Harper delivers good news for Nunavut’s CHARS
$188 million is earmarked for the Canadian High Arctic Research Station and its science and technology program
In Cambridge Bay on Aug. 23, Prime Minister Stephen Harper delivered the news that people in the Nunavut community of 1,500 had been waiting for: the federal government plans to spend $188 million on the future Canadian High Arctic Research Station and its science and technology program.
This includes $142.4 million over the next six years on the construction, equipment and start-up costs for the CHARS, which is set to open in 2017, and $46.2 million over the next six years on its science and technology research program.
Harper also announced the winning bidder for the design of the station: two Montreal-based architectural firms — NFOE et associés architectes and Fournier, Gersovitz, Moss, Drolet et associés, which has designed air terminals in Iqaluit, Kuujjuaq and Puvirnituq as well as the recently-opened community science centre in Kuujjuaraapik.
The roughly 8,500 square-metre station will incorporate laboratory space, offices, workshops, accommodations, dining and food preparation facilities, and a recreation area.

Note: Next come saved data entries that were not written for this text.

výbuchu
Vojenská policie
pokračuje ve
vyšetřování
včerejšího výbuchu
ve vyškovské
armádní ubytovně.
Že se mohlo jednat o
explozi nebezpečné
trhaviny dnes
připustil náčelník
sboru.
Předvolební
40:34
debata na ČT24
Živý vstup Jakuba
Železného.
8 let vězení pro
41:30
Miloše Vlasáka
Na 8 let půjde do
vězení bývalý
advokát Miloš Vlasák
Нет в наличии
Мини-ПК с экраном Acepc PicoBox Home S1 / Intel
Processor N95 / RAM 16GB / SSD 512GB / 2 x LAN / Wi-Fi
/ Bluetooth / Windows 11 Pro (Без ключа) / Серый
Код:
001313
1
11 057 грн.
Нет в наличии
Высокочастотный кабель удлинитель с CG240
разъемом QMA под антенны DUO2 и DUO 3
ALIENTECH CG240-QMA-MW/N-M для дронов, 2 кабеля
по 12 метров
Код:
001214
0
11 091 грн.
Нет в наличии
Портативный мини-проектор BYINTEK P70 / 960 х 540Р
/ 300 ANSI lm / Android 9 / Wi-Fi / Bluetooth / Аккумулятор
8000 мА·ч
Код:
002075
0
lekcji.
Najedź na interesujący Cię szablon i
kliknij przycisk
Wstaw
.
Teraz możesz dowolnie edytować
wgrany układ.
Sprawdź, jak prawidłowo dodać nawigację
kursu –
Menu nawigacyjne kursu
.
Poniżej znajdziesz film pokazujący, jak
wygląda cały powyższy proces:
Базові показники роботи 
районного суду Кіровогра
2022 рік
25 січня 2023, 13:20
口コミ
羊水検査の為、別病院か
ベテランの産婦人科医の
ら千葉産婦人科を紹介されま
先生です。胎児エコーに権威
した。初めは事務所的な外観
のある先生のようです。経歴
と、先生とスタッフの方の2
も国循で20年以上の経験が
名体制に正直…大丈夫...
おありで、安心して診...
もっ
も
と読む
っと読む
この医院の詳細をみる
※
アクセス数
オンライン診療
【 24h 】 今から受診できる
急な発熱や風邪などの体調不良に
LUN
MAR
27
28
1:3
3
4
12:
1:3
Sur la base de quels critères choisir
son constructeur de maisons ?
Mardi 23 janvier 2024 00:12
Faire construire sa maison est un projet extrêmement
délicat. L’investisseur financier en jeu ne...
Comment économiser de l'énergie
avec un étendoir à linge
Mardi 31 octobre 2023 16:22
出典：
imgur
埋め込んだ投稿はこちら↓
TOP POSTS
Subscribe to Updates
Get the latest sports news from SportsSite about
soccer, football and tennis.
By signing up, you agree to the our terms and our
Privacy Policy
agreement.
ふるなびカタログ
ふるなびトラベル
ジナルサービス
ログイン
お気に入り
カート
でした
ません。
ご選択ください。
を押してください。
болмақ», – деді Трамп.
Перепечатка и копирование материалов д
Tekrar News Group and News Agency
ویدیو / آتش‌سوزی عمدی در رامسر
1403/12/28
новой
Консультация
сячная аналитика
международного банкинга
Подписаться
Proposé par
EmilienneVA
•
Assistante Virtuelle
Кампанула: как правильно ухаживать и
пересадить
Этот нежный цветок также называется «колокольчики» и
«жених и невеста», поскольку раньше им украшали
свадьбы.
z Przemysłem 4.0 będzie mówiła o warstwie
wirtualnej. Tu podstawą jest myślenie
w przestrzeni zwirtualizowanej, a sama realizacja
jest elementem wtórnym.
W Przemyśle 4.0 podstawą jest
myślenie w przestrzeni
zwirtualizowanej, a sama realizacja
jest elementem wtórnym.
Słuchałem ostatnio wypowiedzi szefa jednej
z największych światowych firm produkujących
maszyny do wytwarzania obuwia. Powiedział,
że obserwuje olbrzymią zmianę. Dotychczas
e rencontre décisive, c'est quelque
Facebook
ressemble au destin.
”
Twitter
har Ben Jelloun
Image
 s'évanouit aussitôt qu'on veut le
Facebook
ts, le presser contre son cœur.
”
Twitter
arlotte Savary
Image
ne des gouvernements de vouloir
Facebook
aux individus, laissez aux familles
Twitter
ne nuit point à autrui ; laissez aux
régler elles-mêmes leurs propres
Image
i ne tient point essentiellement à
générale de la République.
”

Its design will include the use of green technologies.
“The North is a fundamental part of Canada’s heritage, future and identity, and we must continue to assert our sovereignty over Canada’s Arctic,” Harper said. “This new station will undertake science and technology research that will support the responsible development of Canada’s North, inform environmental stewardship, and enhance the quality of life of Northerners and all Canadians.”
The science and technology program at CHARS will focus on priorities identified as part of Canada’s Northern Strategy and foster sound “social, economic and environmental stewardship of the Arctic through traditional and solutions-driven initiatives,” an Aug. 23 news release said.
A science and technology team set five major priorities for new the facility where researchers from Canada and around the world will work on developing new science and technology — such as an Arctic-adapted autonomous submersible vehicle to explore underwater.
At CHARS, they’ll also study resource development, monitor changes in the climate and look at human health in the Arctic, with a focus on mental health and food security.
Between 35 and 50 seasonal, part-time and full-time staff will be employed at the station, starting in 2017.